Daily News Clips
Office of the Chancellor / Public Affairs
Tuesday, May 4, 2004
 

Chico Enterprise-Record 4-28-04

Anti-cheating plan moves ahead at Chico State

By ROGER H. AYLWORTH

 

A second stab at establishing an anti-cheating policy is working its way through campus committees at Chico State University.

For more than a year a committee of students and faculty at Chico State has been working on a policy supporting academic honesty and promising a range of sanctions against students in plagiarism and cheating cases.

On April 6 an earlier draft of the document went before the Academic Senate an advisory board of faculty, students, staff and administrators that makes recommendations to the university president.

Criticisms and comments were made, and ultimately the Senate decided to return the proposal to committee for further massage.

This week the re-worked proposal went before a senate committee that reviews educational programs and policies.

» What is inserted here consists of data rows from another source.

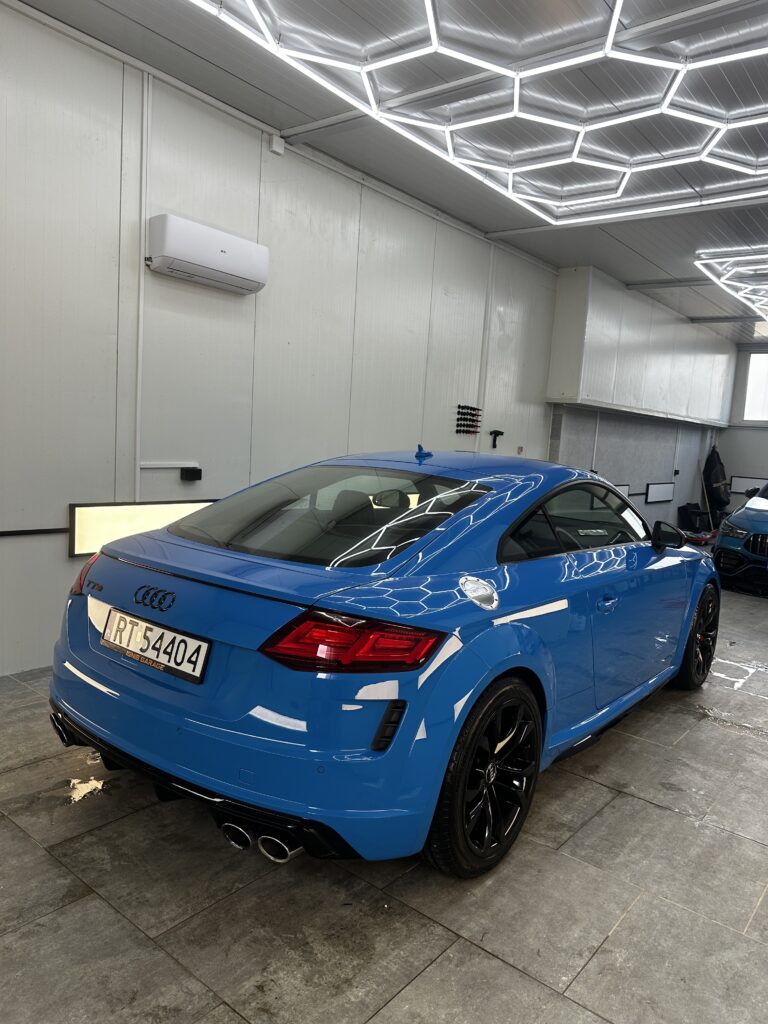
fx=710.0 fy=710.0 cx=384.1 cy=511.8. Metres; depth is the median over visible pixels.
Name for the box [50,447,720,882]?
blue car
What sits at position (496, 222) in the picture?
ceiling
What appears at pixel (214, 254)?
air conditioner
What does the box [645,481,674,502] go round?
wall light
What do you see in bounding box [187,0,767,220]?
hexagonal ceiling light
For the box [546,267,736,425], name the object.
wall bulkhead
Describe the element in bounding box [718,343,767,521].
back wall
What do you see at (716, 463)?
hanging jacket
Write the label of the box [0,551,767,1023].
floor
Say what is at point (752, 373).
window
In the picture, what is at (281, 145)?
junction box
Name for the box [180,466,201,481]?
wall socket
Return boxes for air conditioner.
[146,213,268,294]
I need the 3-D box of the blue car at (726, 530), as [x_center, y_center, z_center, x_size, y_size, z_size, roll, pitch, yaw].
[4.890,0.175,7.910,1.568,1.313,3.770,9,8,38]
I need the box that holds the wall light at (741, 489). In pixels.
[729,476,767,496]
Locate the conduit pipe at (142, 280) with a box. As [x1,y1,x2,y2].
[135,71,151,505]
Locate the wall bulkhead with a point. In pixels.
(602, 394)
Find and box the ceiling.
[11,0,767,336]
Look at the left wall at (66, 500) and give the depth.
4.17 m
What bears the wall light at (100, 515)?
attached to the left wall at (66, 500)
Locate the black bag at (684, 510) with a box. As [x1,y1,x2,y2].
[677,502,710,535]
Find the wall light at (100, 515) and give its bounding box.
[68,498,217,557]
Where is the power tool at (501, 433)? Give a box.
[489,429,504,447]
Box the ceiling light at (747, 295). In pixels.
[694,249,767,318]
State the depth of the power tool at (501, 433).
6.74 m
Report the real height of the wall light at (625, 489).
0.238 m
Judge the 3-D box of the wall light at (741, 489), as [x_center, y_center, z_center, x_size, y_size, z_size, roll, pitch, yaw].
[6.290,-0.434,11.851,0.941,0.304,0.040,9,8,38]
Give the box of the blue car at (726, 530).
[712,480,767,596]
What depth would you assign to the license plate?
2.26 m
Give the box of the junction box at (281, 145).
[269,133,285,155]
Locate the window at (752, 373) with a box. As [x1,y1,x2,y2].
[741,351,767,423]
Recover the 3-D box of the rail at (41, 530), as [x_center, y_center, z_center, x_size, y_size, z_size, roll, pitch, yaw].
[-2.065,0.119,3.239,0.039,0.033,2.134,9,8,38]
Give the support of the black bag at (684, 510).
on the floor
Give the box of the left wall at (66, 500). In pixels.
[0,3,568,679]
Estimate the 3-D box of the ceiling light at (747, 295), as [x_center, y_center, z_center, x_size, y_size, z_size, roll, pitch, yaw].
[4.486,-2.316,7.296,1.856,0.202,3.002,9,8,38]
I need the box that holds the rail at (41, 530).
[0,526,66,537]
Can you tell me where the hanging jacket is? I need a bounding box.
[702,446,729,522]
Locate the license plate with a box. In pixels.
[101,608,209,682]
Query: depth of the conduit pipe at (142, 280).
3.92 m
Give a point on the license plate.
(150, 629)
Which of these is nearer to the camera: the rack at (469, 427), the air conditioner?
the air conditioner
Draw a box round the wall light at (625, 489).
[615,484,630,497]
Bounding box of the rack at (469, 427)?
[455,404,481,434]

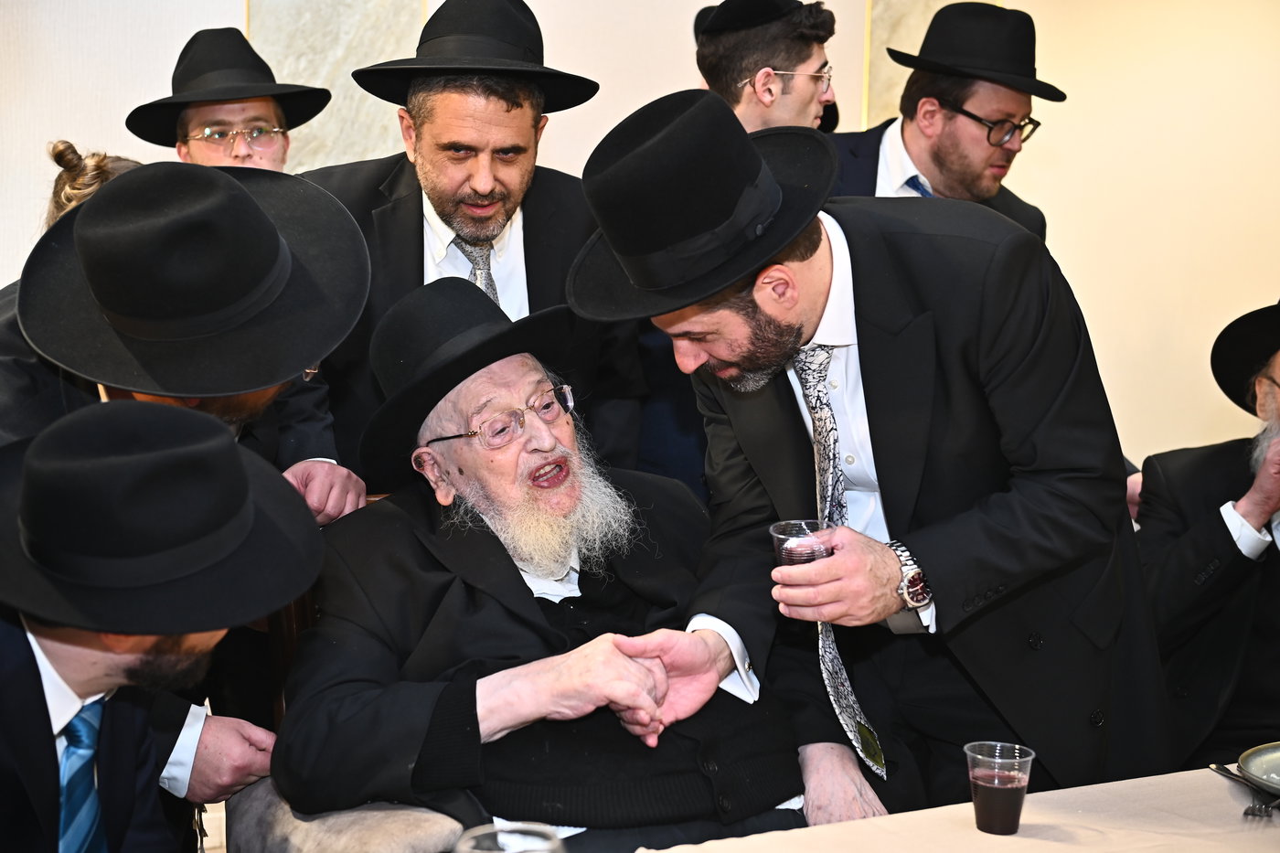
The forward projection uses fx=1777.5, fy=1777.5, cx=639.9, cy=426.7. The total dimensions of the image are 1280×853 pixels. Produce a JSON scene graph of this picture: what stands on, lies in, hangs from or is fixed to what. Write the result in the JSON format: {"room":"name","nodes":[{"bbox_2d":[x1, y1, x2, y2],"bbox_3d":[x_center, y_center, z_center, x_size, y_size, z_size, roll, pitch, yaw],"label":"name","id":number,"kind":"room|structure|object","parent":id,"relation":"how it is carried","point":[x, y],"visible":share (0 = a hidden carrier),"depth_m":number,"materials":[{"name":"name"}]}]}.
{"room":"event hall","nodes":[
{"label":"event hall","id":0,"kind":"room"},
{"bbox_2d":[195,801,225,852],"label":"floor","id":1,"kind":"structure","parent":0,"point":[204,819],"depth_m":4.07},
{"bbox_2d":[41,141,143,231],"bbox_3d":[-0.972,0.046,3.289,0.427,1.096,0.440,-2,9,-19],"label":"person","id":2,"kind":"object","parent":1,"relation":"on","point":[58,145],"visible":0.09,"depth_m":3.16},
{"bbox_2d":[0,394,321,852],"bbox_3d":[-0.684,0.502,2.070,0.634,1.111,0.687,-2,9,-19],"label":"man","id":3,"kind":"object","parent":1,"relation":"on","point":[79,655],"visible":0.94,"depth_m":1.95},
{"bbox_2d":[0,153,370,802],"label":"person","id":4,"kind":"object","parent":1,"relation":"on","point":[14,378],"visible":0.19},
{"bbox_2d":[16,156,371,394],"bbox_3d":[-0.573,-0.199,2.261,0.463,0.258,0.473,-2,9,-19],"label":"black hat","id":5,"kind":"object","parent":4,"relation":"on","point":[101,205],"visible":0.97,"depth_m":2.16,"materials":[{"name":"black fabric"}]},
{"bbox_2d":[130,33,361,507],"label":"man","id":6,"kind":"object","parent":1,"relation":"on","point":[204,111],"visible":0.29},
{"bbox_2d":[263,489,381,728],"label":"wooden chair","id":7,"kind":"object","parent":1,"relation":"on","point":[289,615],"visible":0.06,"depth_m":2.89,"materials":[{"name":"brown wood"}]},
{"bbox_2d":[274,281,809,852],"bbox_3d":[-0.161,0.316,2.662,0.758,0.990,0.857,-2,9,-19],"label":"man","id":8,"kind":"object","parent":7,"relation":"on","point":[534,608],"visible":0.95,"depth_m":2.51},
{"bbox_2d":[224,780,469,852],"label":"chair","id":9,"kind":"object","parent":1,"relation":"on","point":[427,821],"visible":0.48,"depth_m":2.35,"materials":[{"name":"fabric"}]},
{"bbox_2d":[299,0,639,488],"bbox_3d":[-0.343,-0.032,3.495,0.634,1.575,0.594,-2,9,-19],"label":"man","id":10,"kind":"object","parent":1,"relation":"on","point":[421,219],"visible":0.53,"depth_m":3.31},
{"bbox_2d":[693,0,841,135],"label":"man","id":11,"kind":"object","parent":1,"relation":"on","point":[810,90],"visible":0.44,"depth_m":3.89},
{"bbox_2d":[574,90,1177,820],"bbox_3d":[0.319,0.256,2.539,0.725,1.420,0.647,-2,9,-19],"label":"man","id":12,"kind":"object","parent":1,"relation":"on","point":[922,546],"visible":0.87,"depth_m":2.37},
{"bbox_2d":[769,519,832,567],"bbox_3d":[0.207,0.177,2.286,0.082,0.099,0.082,-2,9,-19],"label":"plastic cup","id":13,"kind":"object","parent":12,"relation":"in","point":[777,540],"visible":0.57,"depth_m":2.26,"materials":[{"name":"clear plastic"}]},
{"bbox_2d":[830,1,1061,242],"bbox_3d":[0.650,-0.223,4.012,0.593,1.434,0.569,-2,9,-19],"label":"man","id":14,"kind":"object","parent":1,"relation":"on","point":[967,135],"visible":0.46,"depth_m":3.84},
{"bbox_2d":[636,765,1279,852],"bbox_3d":[0.722,0.870,1.919,2.212,0.678,1.149,-2,9,-19],"label":"table","id":15,"kind":"object","parent":1,"relation":"on","point":[1210,774],"visible":0.72,"depth_m":2.17,"materials":[{"name":"beige fabric"}]},
{"bbox_2d":[454,823,565,852],"bbox_3d":[-0.117,0.438,1.596,0.101,0.144,0.099,2,8,9],"label":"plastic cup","id":16,"kind":"object","parent":15,"relation":"on","point":[502,834],"visible":1,"depth_m":1.62,"materials":[{"name":"clear"}]},
{"bbox_2d":[964,740,1035,835],"bbox_3d":[0.421,0.426,2.091,0.080,0.093,0.078,-2,9,-19],"label":"plastic cup","id":17,"kind":"object","parent":15,"relation":"on","point":[1018,784],"visible":0.98,"depth_m":2.07,"materials":[{"name":"clear plastic"}]},
{"bbox_2d":[1207,762,1276,818],"bbox_3d":[0.764,0.454,2.246,0.031,0.012,0.193,1,8,0],"label":"fork","id":18,"kind":"object","parent":15,"relation":"on","point":[1253,814],"visible":0.97,"depth_m":2.22,"materials":[{"name":"silver metal"}]},
{"bbox_2d":[1238,741,1279,797],"bbox_3d":[0.898,0.453,2.246,0.281,0.025,0.284,-2,9,-19],"label":"plate","id":19,"kind":"object","parent":15,"relation":"on","point":[1253,764],"visible":1,"depth_m":2.30,"materials":[{"name":"grey ceramic"}]},
{"bbox_2d":[1134,297,1279,774],"bbox_3d":[1.327,0.334,3.438,0.721,1.144,0.800,0,8,-6],"label":"man","id":20,"kind":"object","parent":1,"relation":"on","point":[1271,633],"visible":0.8,"depth_m":3.42},
{"bbox_2d":[0,0,1279,476],"bbox_3d":[0.030,-0.889,5.210,8.130,3.303,0.213,-2,9,-19],"label":"wall","id":21,"kind":"structure","parent":0,"point":[1068,229],"depth_m":5.42,"materials":[{"name":"beige paint"}]},
{"bbox_2d":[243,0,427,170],"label":"marble panel","id":22,"kind":"object","parent":21,"relation":"attached to","point":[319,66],"visible":0.37,"depth_m":5.00,"materials":[{"name":"stone"}]},
{"bbox_2d":[863,0,1004,124],"bbox_3d":[0.941,-1.124,5.634,0.443,1.936,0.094,-2,9,-19],"label":"marble panel","id":23,"kind":"object","parent":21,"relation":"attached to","point":[885,36],"visible":0.24,"depth_m":5.58,"materials":[{"name":"beige stone"}]}
]}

The new proposal contains many of the same ideas, but no longer requires faculty members to take specific actions against cheating. Instead it makes recommendations about the sort of things the faculty could do.

At the heart of the proposal is a one-sentence "Academic Integrity Statement."

"The faculty, staff and students at CSU, Chico are committed to a culture of honesty in which members of the community accept responsibility to uphold academic integrity in all they say, write and create," says the statement.

Where individuals have cheated the instructor in the course may "impose appropriate academic sanctions for violations, which may range from assigning a zero or "F" grade on an assignment to an "F" in the course."

It also says the university may also impose penalties that can include "expulsion, suspension, probation, withdrawal of a degree."

After spending nearly an hour and a half working over specific language in the draft, Gayle Hutchinson, who chairs the Educational Policies and Programs Committee, and also heads the campus department of physical education and exercise science, sought a "consensus" of the panel to send the document on to the full senate next week.

While the committee members apparently agreed with the idea of sending the proposal forward, at least one, political science Professor Paul Persons, made it clear that didn't mean he was entirely in favor of the proposal.

Earlier in the meeting Persons had questioned the lengths to which the faculty was being asked to go in informing students about the topic of academic cheating, and then monitoring student behavior to prevent cheating.

"I believe in treating students like adults," said Persons.

He suggested giving students the opportunity to cheat "and when they cheat we bust them" might be a more effective deterrent.

"I don't believe in pampering students and they should be treated as adults. If they cheat, they should be punished," said Persons.

He went on to say law enforcement officers regularly use sting operations to catch those trying to buy drugs or solicit prostitution, and cheating could be treated the same way at the university.

He also said he wanted a "full debate" before the senate on topics related to confidentiality in dealing with cheats, and the right of students to be represented by attorneys when they face an accusation of cheating.

Wendy Diamond, a member of the committee who works in the campus library, said her understanding is the right to counsel is a matter that has to be decided by the chancellor of the California State University system, and is beyond campus control.

The academic honesty proposal will go before the campus senate at its meeting next Tuesday.